Overall, GIFT City’s fiscal framework significantly reduces effective tax costs for eligible businesses and investors, while ensuring compliance with domestic and international tax norms.
Beyond taxation, GIFT City–IFSC derives its appeal from tailored regulatory architecture that combines the benefits of Special Economic Zone with single-window regulatory mechanism
A Unique Regulatory Structure: SEZ Meets Unified Regulator
Beyond taxation, GIFT City–IFSC derives its appeal from tailored regulatory architecture that combines the benefits of Special Economic Zone with single-window regulatory mechanism.
- SEZ Foundation - The IFSC is located within multi-service SEZ notified under the SEZ Act, 2005, and is treated as deemed foreign territory for specified regulatory purposes facilitating cross-border financial activity.
- Company Law and Legal Framework - Entities operating in IFSC are governed by Indian law, subject to targeted relaxations. Amendments to statutes such as the Companies Act enable branches of foreign companies and other flexible structures to operate within IFSC. Units may be established as companies, LLPs, trusts (for funds), or branches of foreign entities.

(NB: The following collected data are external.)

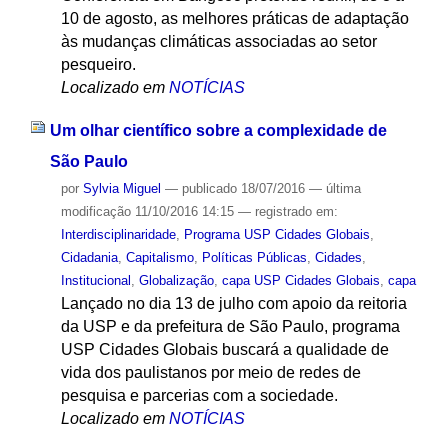
10 de agosto, as melhores práticas de adaptação
às mudanças climáticas associadas ao setor
pesqueiro.
Localizado em
NOTÍCIAS
Um olhar científico sobre a complexidade de
São Paulo
por
Sylvia Miguel
—
publicado
18/07/2016
—
última
modificação
11/10/2016 14:15
— registrado em:
Interdisciplinaridade
,
Programa USP Cidades Globais
,
Cidadania
,
Capitalismo
,
Políticas Públicas
,
Cidades
,
Institucional
,
Globalização
,
capa USP Cidades Globais
,
capa
Lançado no dia 13 de julho com apoio da reitoria
da USP e da prefeitura de São Paulo, programa
USP Cidades Globais buscará a qualidade de
vida dos paulistanos por meio de redes de
pesquisa e parcerias com a sociedade.
Localizado em
NOTÍCIAS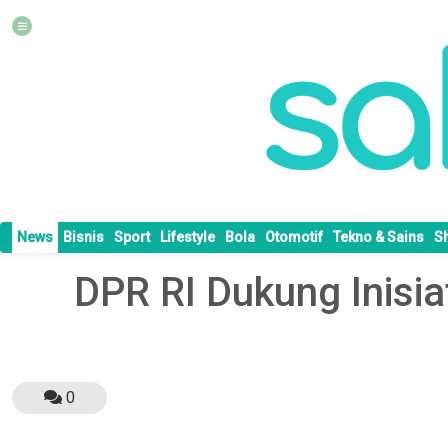
News
Bisnis
Sport
Lifestyle
Bola
Otomotif
Tekno & Sains
S
DPR RI Dukung Inisia
0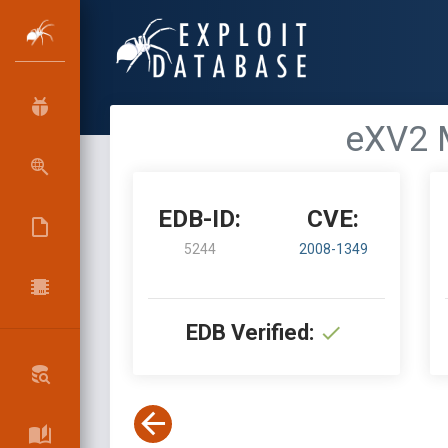
eXV2 M
EDB-ID:
CVE:
5244
2008-1349
EDB Verified: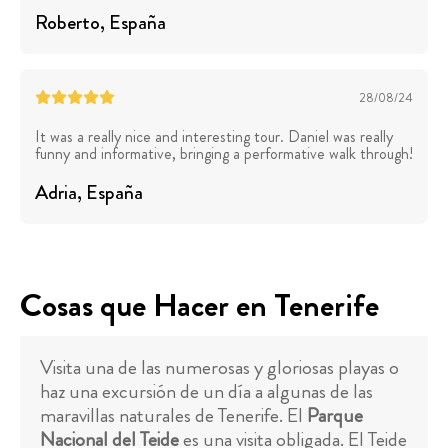
Roberto
, España
28/08/24
It was a really nice and interesting tour. Daniel was really
funny and informative, bringing a performative walk through!
Adria
, España
Cosas que Hacer en Tenerife
Visita una de las numerosas y gloriosas playas o
haz una excursión de un día a algunas de las
maravillas naturales de Tenerife. El
Parque
Nacional del Teide
es una visita obligada. El Teide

- Unified Regulator (IFSCA) - IFSCA acts as a consolidated regulator for banking, capital markets, insurance and fund management activities in IFSC, reducing regulatory fragmentation and improving ease of doing business.
In effect, GIFT City offers the flexibility associated with offshore financial centres, while maintaining regulatory oversight aligned with international standards.

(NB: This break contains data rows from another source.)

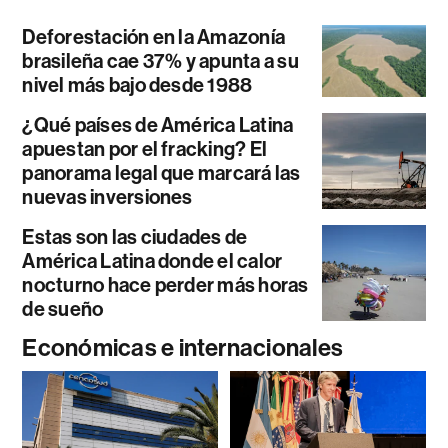
Deforestación en la Amazonía
brasileña cae 37% y apunta a su
nivel más bajo desde 1988
¿Qué países de América Latina
apuestan por el fracking? El
panorama legal que marcará las
nuevas inversiones
Estas son las ciudades de
América Latina donde el calor
nocturno hace perder más horas
de sueño
Económicas e internacionales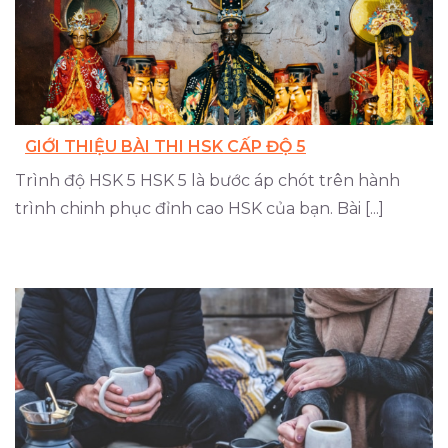
GIỚI THIỆU BÀI THI HSK CẤP ĐỘ 5
Trình độ HSK 5 HSK 5 là bước áp chót trên hành
trình chinh phục đỉnh cao HSK của bạn. Bài [...]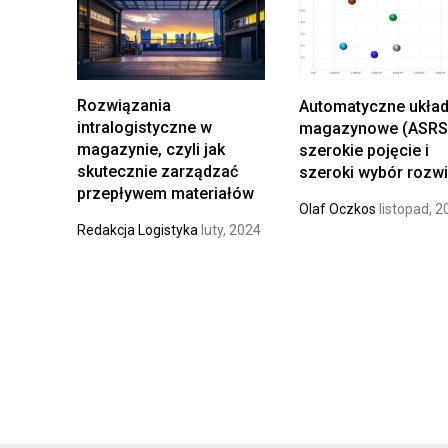
Ż
S
E
T
N
A
I
W
Rozwiązania
Automatyczne układ
E
intralogistyczne w
magazynowe (ASRS
M
magazynie, czyli jak
szerokie pojęcie i
skutecznie zarządzać
A
szeroki wybór rozw
przepływem materiałów
G
Olaf Oczkos
listopad, 2
A
Redakcja Logistyka
luty, 2024
Z
Y
N
U
Z
A
R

Attracting Startups and Fintech Innovation
While traditionally associated with banks and funds, GIFT City is increasingly emerging as destination for fintech and financial-services startups with global ambitions. The combination of tax incentives, regulatory flexibility and access to international capital makes IFSC attractive for innovation-driven enterprises.
Domestic startup incentives have also been extended to IFSC. Notably, eligible startups can avail the three-year tax holiday under section 80-IAC of the IT Act, subject to prescribed conditions and timelines.

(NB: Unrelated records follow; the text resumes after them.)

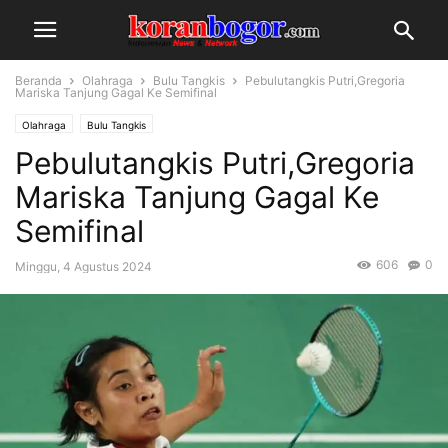
Beranda
Olahraga
Bulu Tangkis
Pebulutangkis Putri,Gregoria
Mariska Tanjung Gagal Ke Semifinal
Olahraga
Bulu Tangkis
Pebulutangkis Putri,Gregoria
Mariska Tanjung Gagal Ke
Semifinal
606
0
Minggu, 4 Agustus 2024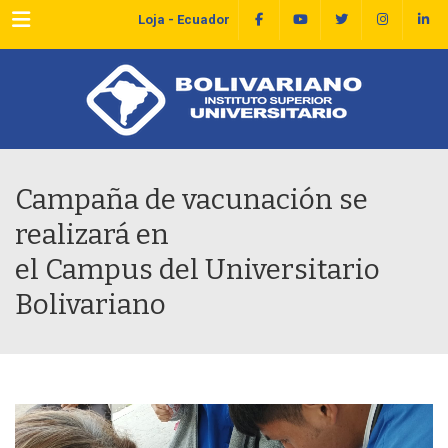
Menu
Loja - Ecuador
Campaña de vacunación se
realizará en
el Campus del Universitario
Bolivariano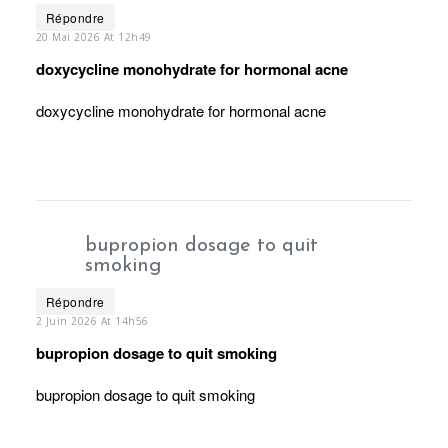
Répondre
20 Mai 2026 At 12h49
doxycycline monohydrate for hormonal acne
doxycycline monohydrate for hormonal acne
bupropion dosage to quit
smoking
Répondre
2 Juin 2026 At 14h56
bupropion dosage to quit smoking
bupropion dosage to quit smoking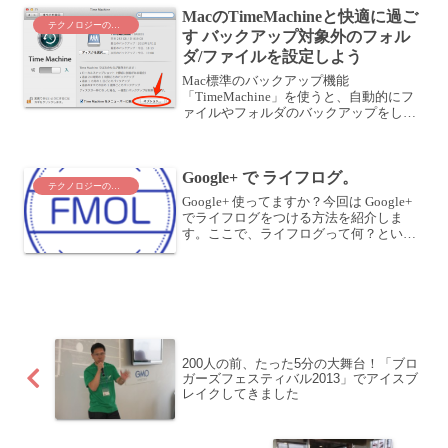
MacのTimeMachineと快適に過ご
テクノロジーのこと
す バックアップ対象外のフォル
ダ/ファイルを設定しよう
Mac標準のバックアップ機能
「TimeMachine」を使うと、自動的にフ
ァイルやフォルダのバックアップをして
くれます。TimeMachineは1時間ごとの差
分バックアップ方式TimeMachineのバッ
クアップは、1時間ごとの差分バックア...
Google+ で ライフログ。
テクノロジーのこと
Google+ 使ってますか？今回は Google+
でライフログをつける方法を紹介しま
す。ここで、ライフログって何？という
方は、検索してみると色々出てきます
が、私は、日々の自分の記録を残すこ
と、だと思っています。そのままですね
(^^;こ...
200人の前、たった5分の大舞台！「ブロ
ガーズフェスティバル2013」でアイスブ
レイクしてきました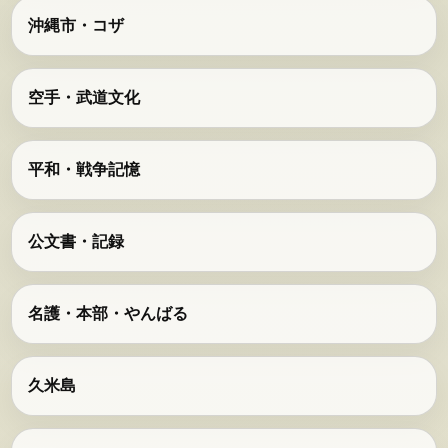
沖縄市・コザ
空手・武道文化
平和・戦争記憶
公文書・記録
名護・本部・やんばる
久米島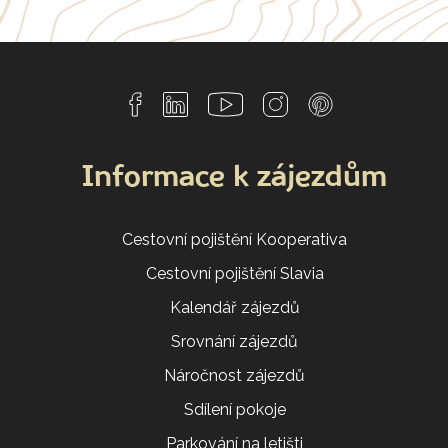
Informace k zájezdům
Cestovní pojištění Kooperativa
Cestovní pojištění Slavia
Kalendář zájezdů
Srovnání zájezdů
Náročnost zájezdů
Sdílení pokoje
Parkování na letišti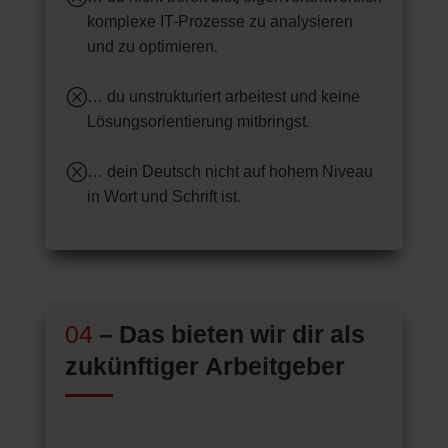
komplexe IT-Prozesse zu analysieren
und zu optimieren.
Q
… du unstrukturiert arbeitest und keine
Lösungsorientierung mitbringst.
Q
… dein Deutsch nicht auf hohem Niveau
in Wort und Schrift ist.
04
– Das bieten wir dir als
zukünftiger Arbeitgeber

Startups in fintech, regtech and allied sectors can operate from globally oriented jurisdiction, raise foreign currency funding and serve international clients—while remaining physically located in India.
Global Funds and Investors: India’s Onshore Alternative to Offshore Jurisdictions
Historically, international investors have relied on jurisdictions such as Mauritius or Singapore for India-focused fund structures. GIFT City–IFSC is now emerging as a credible alternative.
Key fund-specific advantages include:
- Pass-Through Taxation - Category I and II Alternative Investment Funds (“AIFs”) in IFSC enjoy tax pass-through status, eliminating fund-level taxation and ensuring tax is levied only at the investor level.
- Currency and Repatriation Flexibility - IFSC funds operate in foreign currency with minimal restrictions on capital inflows and outflows, offering greater flexibility compared to domestic fund structures.
- Fund Re-domiciliation - The regulatory framework permits relocation of offshore funds to IFSC without triggering capital gains tax, subject to prescribed conditions, encouraging India-focused funds to shift domicile closer to the underlying market.
Conclusion: Embracing the Future of Finance in GIFT City
In a relatively short span, GIFT City–IFSC has evolved from a policy initiative into functioning international financial ecosystem. Its zero-to-low tax regime, streamlined regulatory framework and strategic geographic location position it as a vital conduit between global capital and India’s growth story.
With sustained government support and continued regulatory refinement, GIFT City–IFSC is well placed to expand its global footprint. It reflects a forward-looking India—confident, competitive and increasingly integrated with global finance.
As the saying goes, the future belongs to those who prepare for it today and GIFT City represents India’s measured and deliberate preparation for the future of international finance.
Disclaimer – The views expressed in this article are the personal views of the author and are purely informative in nature.